C’è veramente da essere colpiti ma non meravigliati se si tiene conto di analoghe inchieste avvenute in altre parti del mondo che hanno dato dei risultati anche peggiori.

Sono stati, infatti, 216.000 i minori violentati nella Chiesa francese dal 1950 a oggi.  I preti pedofili sono stati fra i 2.900 e i 3.200. Il numero degli abusati di 330.000.

Il Papa, utilizzando il termine: “vergogna”, ha reso manifesto il suo profondo e amaro turbamento.

Sono convinto che, dopo questa manifestazione del sentimento di rigetto del Papa, non sia più possibile ai preti  nascondere o nascondersi dietro il paravento della loro fragilità umana, che per lungo tempo, anche con le coperture di non pochi vescovi, hanno eretto una barriera che ha aiutato  a vivere e a far vivere ipocritamente e ad  esercitare un ministero, a quanti si sono macchiati di questo orrendo peccato, dimenticando o cancellando dal Vangelo quanto Gesù ha detto  “Chi scandalizza anche uno solo di questi piccoli che credono in me, sarebbe meglio per lui che gli fosse appesa al collo una macina girata da asino, e fosse gettato negli abissi del mare” (Matteo 18 ).

Mi sorgono spontanee delle domande ovviamente provocatorie: dalle ceneri degli scandali della pedofilia in tutto il mondo, sorgerà, finalmente una Chiesa che avrà voglia di pulizia e rinnovamento? Educherà la Chiesa ad un nuovo concetto di sessualità? Nascerà una nuova generazione di preti?

Tento di rispondere soltanto all’ultima domanda, consultando alcuni studiosi che si sono posti il medesimo quesito.

Cito Franco Imoda, professore emerito dell’Università Gregoriana che, guardando allo status quo della formazione data ai futuri presbiteri nei seminari, scrive: “In seminario arriva un 20 per cento di giovani già maturi dal punto di vista psicologico e affettivo. Un altro 10 per cento invece ha problemi tali da dover essere curato e non è detto che potrà diventare prete. Ma c’è un 70 per cento dei giovani seminaristi nella zona grigia che va aiutato a conoscersi e a crescere, anche con l’aiuto degli psicologi, se si vuole evitare che un giorno possa cadere vittima delle proprie fragilità”.

Mario De Maio, sacerdote e psicoanalista, integra quanto affermato da Imoda e scrive: “Nonostante gli scandali, continuiamo a formare i futuri preti prevalentemente sui libri, basandoci sugli esami che sostengono, senza fare caso ai percorsi di maturazione umana e affettiva”

Infine, De Maio invita a guardare al futuro e dice: “È inutile recriminare sugli errori del passato: la comunità cristiana deve inventare soluzioni nuove per formare i presbiteri.
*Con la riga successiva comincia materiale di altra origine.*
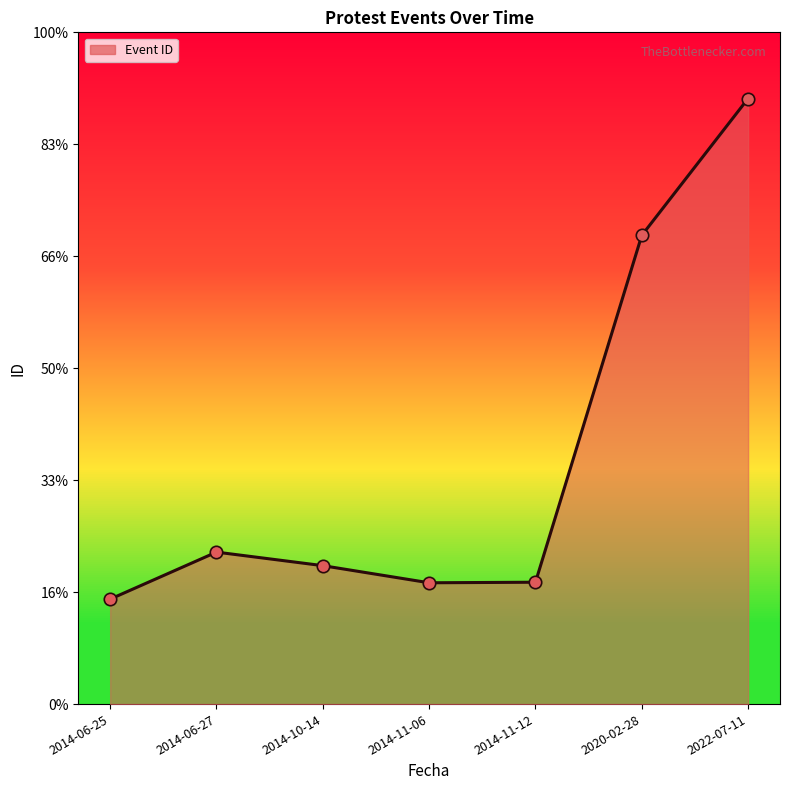

Which has a higher value, 2020-02-28 or 2022-07-11?

2022-07-11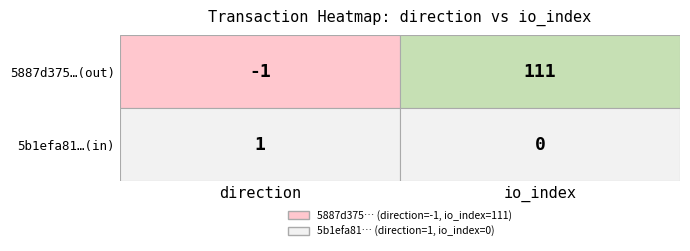

How many positive values does the 5b1efa8133dd8df6762a15e4a27cb741ddc25aa series have?

1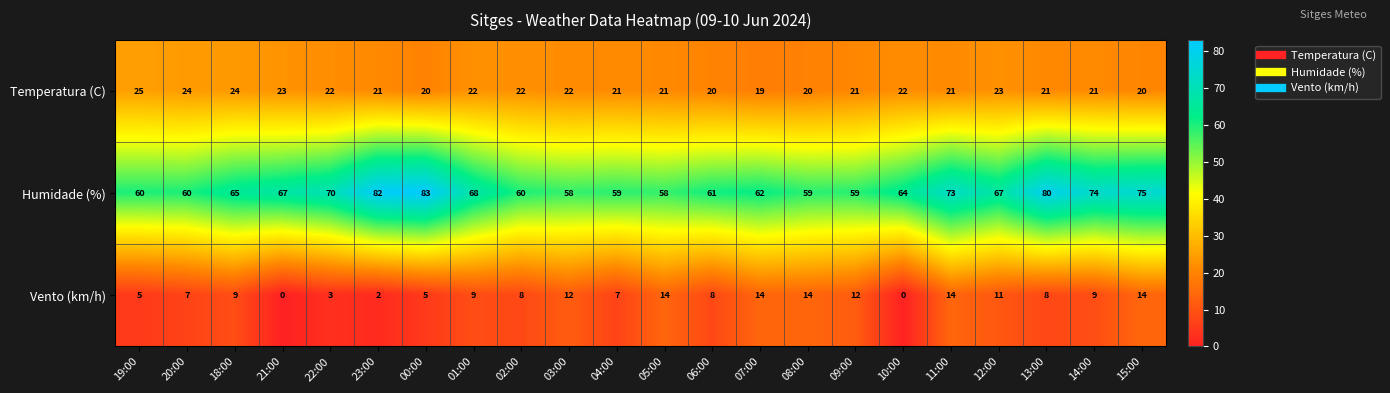

How many series are shown in this chart?

3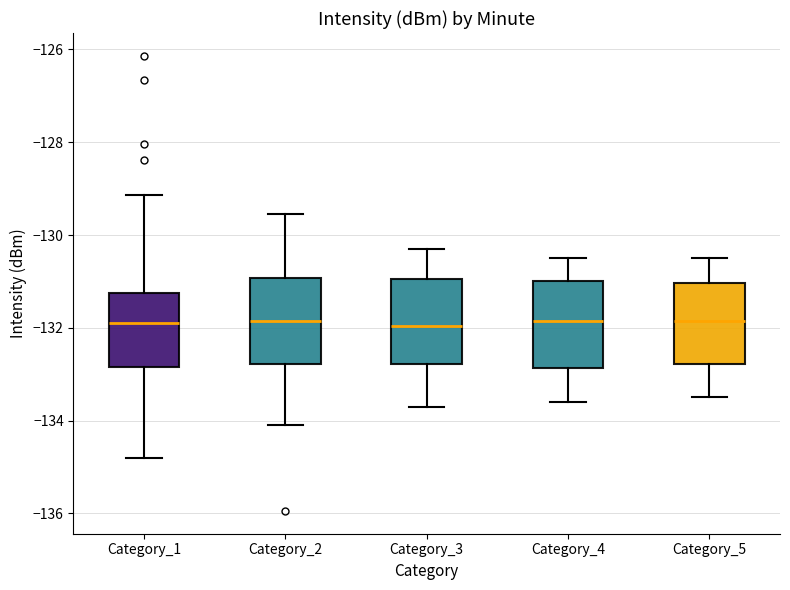

Where does the median line of the box for Category_5 sit on the y-axis? The values are not printed on the chart, so give them approximately, as read against the axis.

-131.8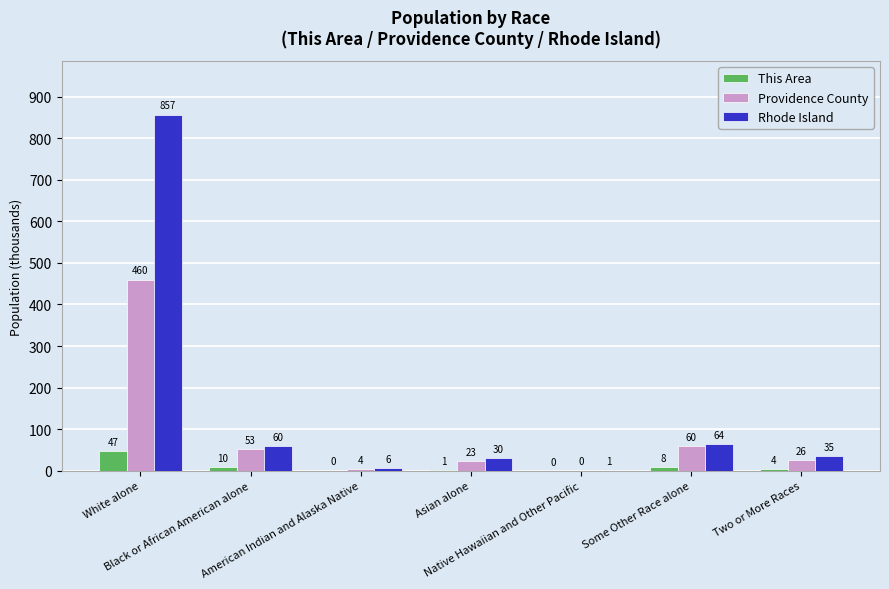

How many groups of bars are there?

7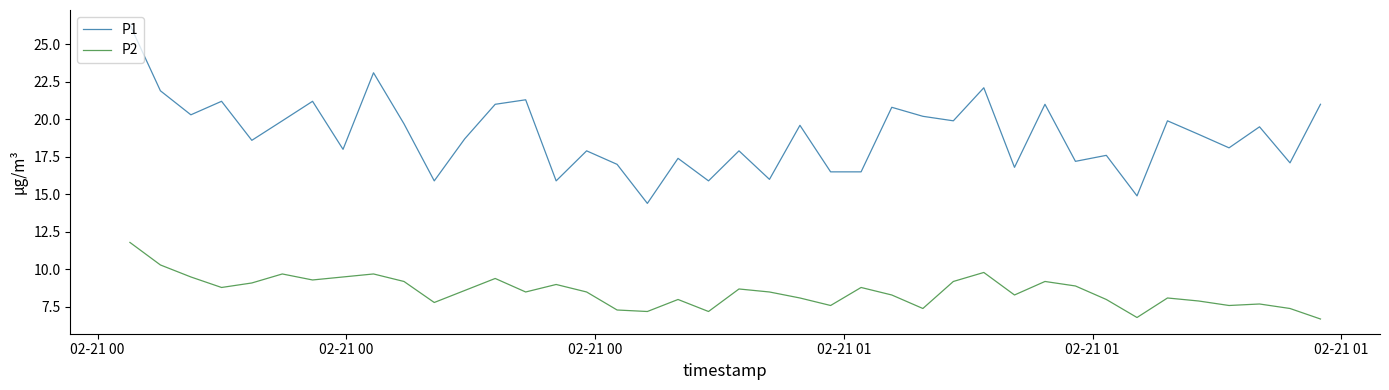

What are all the series names shown in the legend?

P1, P2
Perciò sono convinto che anche il ripensamento del celibato obbligatorio potrebbe contribuire a una migliore qualità umana dei preti.”

Quali siano queste soluzioni nuove, De Maio non lo dice.

La soluzione forse, a mio parere, è data dal liberare il prete dal suo essere e sentirsi “clericus”, cioè separato, privilegiato, appartenente a un ceto al quale la Chiesa l’ha costretto a vivere e da restituirlo, quindi, al “popolo di Dio”, al quale deve  appartenere nello svolgimento del suo ministero.